Baked Greek Style Pork Chops
- 2 tablespoons olive oil divided
- 4 boneless pork chops thick cut
- 1/2 teaspoon dried marjoram
- 1/4 teaspoon thyme
- 1/2 teaspoon dried minced onion
- 1/4 teaspoon minced garlic
- 1/3 cup diced sun dried tomatoes
- 1 cup crumbled feta cheese
- Coat a large 9x13 baking pan with 1 tablespoon of olive oil. Brush tops of pork chops with the last tablespoon of olive oil.
- Place marjoram, thyme, dried onion and garlic on each pork chop. Top with dried tomatoes and feta cheese.
- Cover with tin foil and bake in a 375 degree oven for 35 minutes or until the meat reaches 145 internal degrees.
- Remove from heat, uncover and let rest for 3 minutes.

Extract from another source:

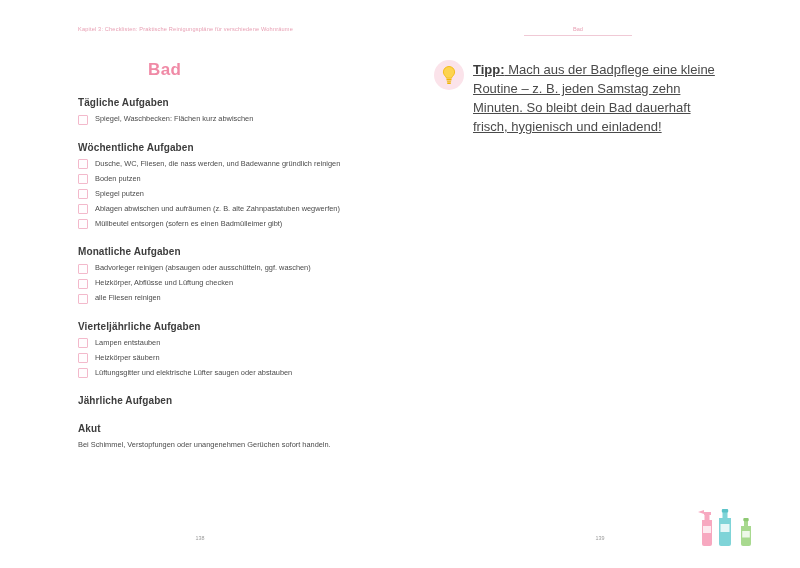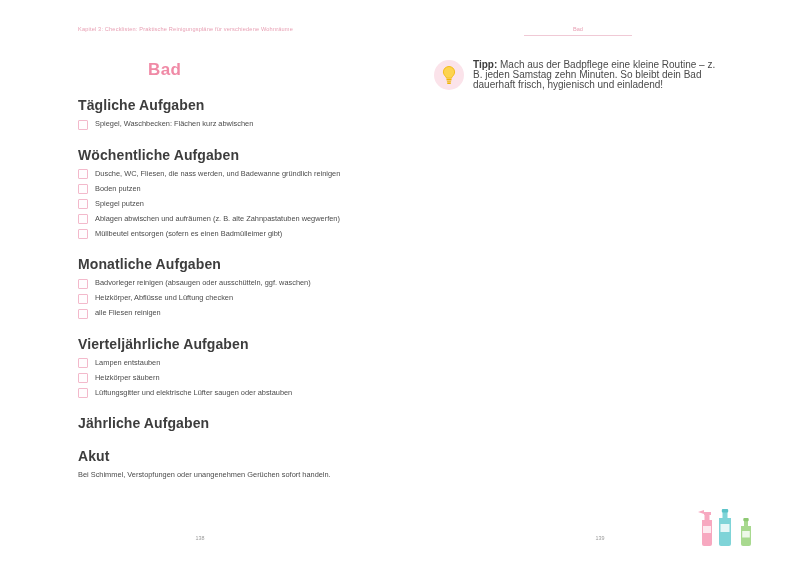"Tipp: Mach aus der Badpflege" .tip-text { font-size: 10px -> 13px; line-height: 10px -> 19px; text-decoration: none -> underline }
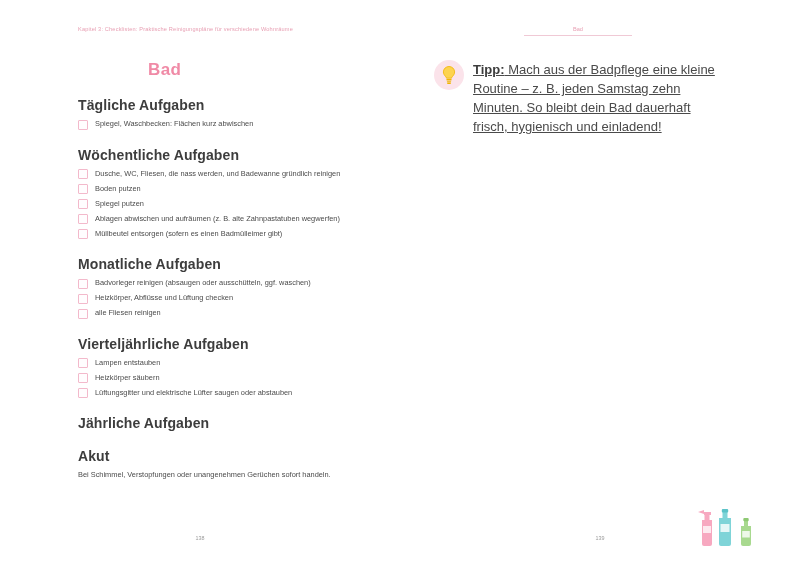"Tägliche Aufgaben" .section-heading { font-size: 14px -> 10px }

Serve warm.
SERVING SUGGESTION: Roasted Veggies Toss any root vegetable (except white potatoes) or combination – plus large Brussels sprouts halved lengthwise, cauliflower or broccoli (all should be the same size – beets take a little longer to cook) in olive oil, salt, pepper and choice of herbs/spices (if desired). Spread in a single layer on a baking sheet lined with parchment paper; roast in a preheated 400-degree oven, turning once, until tender. NUTRITION: 390 Calories; 28g Fat (63.5% calories from fat); 31g Protein; 5g Carbohydrate; 1g Dietary Fiber; 88mg Cholesterol; 946mg Sodium. Exchanges: 0 Grain (Starch); 1 Lean Meat; 0 Vegetable; 2 1/2 Fat.